Data items:
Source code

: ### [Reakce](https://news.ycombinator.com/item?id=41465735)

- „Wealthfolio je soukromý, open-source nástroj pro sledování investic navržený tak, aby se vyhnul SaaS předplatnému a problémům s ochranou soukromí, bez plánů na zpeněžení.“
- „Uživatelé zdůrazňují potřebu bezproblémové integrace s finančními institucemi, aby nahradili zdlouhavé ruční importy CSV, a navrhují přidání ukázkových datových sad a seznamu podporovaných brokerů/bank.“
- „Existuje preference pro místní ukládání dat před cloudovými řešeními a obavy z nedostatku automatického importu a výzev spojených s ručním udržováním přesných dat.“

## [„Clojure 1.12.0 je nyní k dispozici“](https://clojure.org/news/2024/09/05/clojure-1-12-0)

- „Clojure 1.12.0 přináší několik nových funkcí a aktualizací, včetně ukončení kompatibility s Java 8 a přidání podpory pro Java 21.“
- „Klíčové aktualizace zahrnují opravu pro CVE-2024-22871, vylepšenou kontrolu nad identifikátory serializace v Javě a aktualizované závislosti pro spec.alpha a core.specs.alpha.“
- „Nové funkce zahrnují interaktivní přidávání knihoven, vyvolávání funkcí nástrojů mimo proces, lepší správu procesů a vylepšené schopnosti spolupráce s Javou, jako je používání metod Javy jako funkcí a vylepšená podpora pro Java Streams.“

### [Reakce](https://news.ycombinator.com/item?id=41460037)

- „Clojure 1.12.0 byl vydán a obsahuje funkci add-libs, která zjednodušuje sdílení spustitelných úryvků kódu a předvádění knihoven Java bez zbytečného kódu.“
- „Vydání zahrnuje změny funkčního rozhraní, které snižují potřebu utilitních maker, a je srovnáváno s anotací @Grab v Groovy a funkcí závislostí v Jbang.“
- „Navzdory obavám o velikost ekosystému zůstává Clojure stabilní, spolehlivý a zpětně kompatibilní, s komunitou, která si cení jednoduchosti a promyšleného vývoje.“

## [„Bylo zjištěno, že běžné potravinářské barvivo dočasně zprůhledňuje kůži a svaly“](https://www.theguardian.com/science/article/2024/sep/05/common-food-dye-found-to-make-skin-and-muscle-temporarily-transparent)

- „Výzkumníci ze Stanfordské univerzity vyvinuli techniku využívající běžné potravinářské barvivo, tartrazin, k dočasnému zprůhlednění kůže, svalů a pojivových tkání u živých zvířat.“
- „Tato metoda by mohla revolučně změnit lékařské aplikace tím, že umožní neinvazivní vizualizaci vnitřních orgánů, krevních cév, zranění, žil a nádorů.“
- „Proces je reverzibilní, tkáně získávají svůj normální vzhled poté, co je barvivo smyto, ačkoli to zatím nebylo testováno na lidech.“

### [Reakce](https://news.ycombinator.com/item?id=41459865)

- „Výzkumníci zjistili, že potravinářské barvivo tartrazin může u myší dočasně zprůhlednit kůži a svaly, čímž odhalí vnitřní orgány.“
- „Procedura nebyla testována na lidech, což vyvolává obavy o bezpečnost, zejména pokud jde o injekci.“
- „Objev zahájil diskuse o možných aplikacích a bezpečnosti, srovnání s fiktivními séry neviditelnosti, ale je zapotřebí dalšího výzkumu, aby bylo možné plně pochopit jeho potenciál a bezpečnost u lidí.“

...

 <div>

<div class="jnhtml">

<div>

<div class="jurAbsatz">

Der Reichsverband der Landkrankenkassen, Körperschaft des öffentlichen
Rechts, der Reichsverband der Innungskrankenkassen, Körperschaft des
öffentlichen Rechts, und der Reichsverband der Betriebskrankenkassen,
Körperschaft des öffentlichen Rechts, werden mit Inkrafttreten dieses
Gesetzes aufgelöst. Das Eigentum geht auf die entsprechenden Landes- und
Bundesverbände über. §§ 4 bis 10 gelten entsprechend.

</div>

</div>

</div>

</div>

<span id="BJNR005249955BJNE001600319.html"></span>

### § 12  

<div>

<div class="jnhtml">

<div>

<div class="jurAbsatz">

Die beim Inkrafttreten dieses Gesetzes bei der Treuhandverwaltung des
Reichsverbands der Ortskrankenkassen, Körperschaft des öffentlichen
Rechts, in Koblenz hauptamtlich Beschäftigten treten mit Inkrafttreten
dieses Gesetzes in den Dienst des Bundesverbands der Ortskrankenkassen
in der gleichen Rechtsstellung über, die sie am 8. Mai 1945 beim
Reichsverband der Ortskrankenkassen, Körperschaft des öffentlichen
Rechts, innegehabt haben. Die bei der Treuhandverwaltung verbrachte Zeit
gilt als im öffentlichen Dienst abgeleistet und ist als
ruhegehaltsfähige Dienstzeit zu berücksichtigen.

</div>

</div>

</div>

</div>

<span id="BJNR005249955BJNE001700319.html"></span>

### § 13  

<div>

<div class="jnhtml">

WORK INSTRUCTION:
Look above for the line containing "Source code" and the line containing "### [Reakce](https://news.ycombinator.com/item?id=41460037)". Transcribe both, with the lines between them, exactly.

EXPECTED ANSWER:
Source code

: ### [Reakce](https://news.ycombinator.com/item?id=41465735)

- „Wealthfolio je soukromý, open-source nástroj pro sledování investic navržený tak, aby se vyhnul SaaS předplatnému a problémům s ochranou soukromí, bez plánů na zpeněžení.“
- „Uživatelé zdůrazňují potřebu bezproblémové integrace s finančními institucemi, aby nahradili zdlouhavé ruční importy CSV, a navrhují přidání ukázkových datových sad a seznamu podporovaných brokerů/bank.“
- „Existuje preference pro místní ukládání dat před cloudovými řešeními a obavy z nedostatku automatického importu a výzev spojených s ručním udržováním přesných dat.“

## [„Clojure 1.12.0 je nyní k dispozici“](https://clojure.org/news/2024/09/05/clojure-1-12-0)

- „Clojure 1.12.0 přináší několik nových funkcí a aktualizací, včetně ukončení kompatibility s Java 8 a přidání podpory pro Java 21.“
- „Klíčové aktualizace zahrnují opravu pro CVE-2024-22871, vylepšenou kontrolu nad identifikátory serializace v Javě a aktualizované závislosti pro spec.alpha a core.specs.alpha.“
- „Nové funkce zahrnují interaktivní přidávání knihoven, vyvolávání funkcí nástrojů mimo proces, lepší správu procesů a vylepšené schopnosti spolupráce s Javou, jako je používání metod Javy jako funkcí a vylepšená podpora pro Java Streams.“

### [Reakce](https://news.ycombinator.com/item?id=41460037)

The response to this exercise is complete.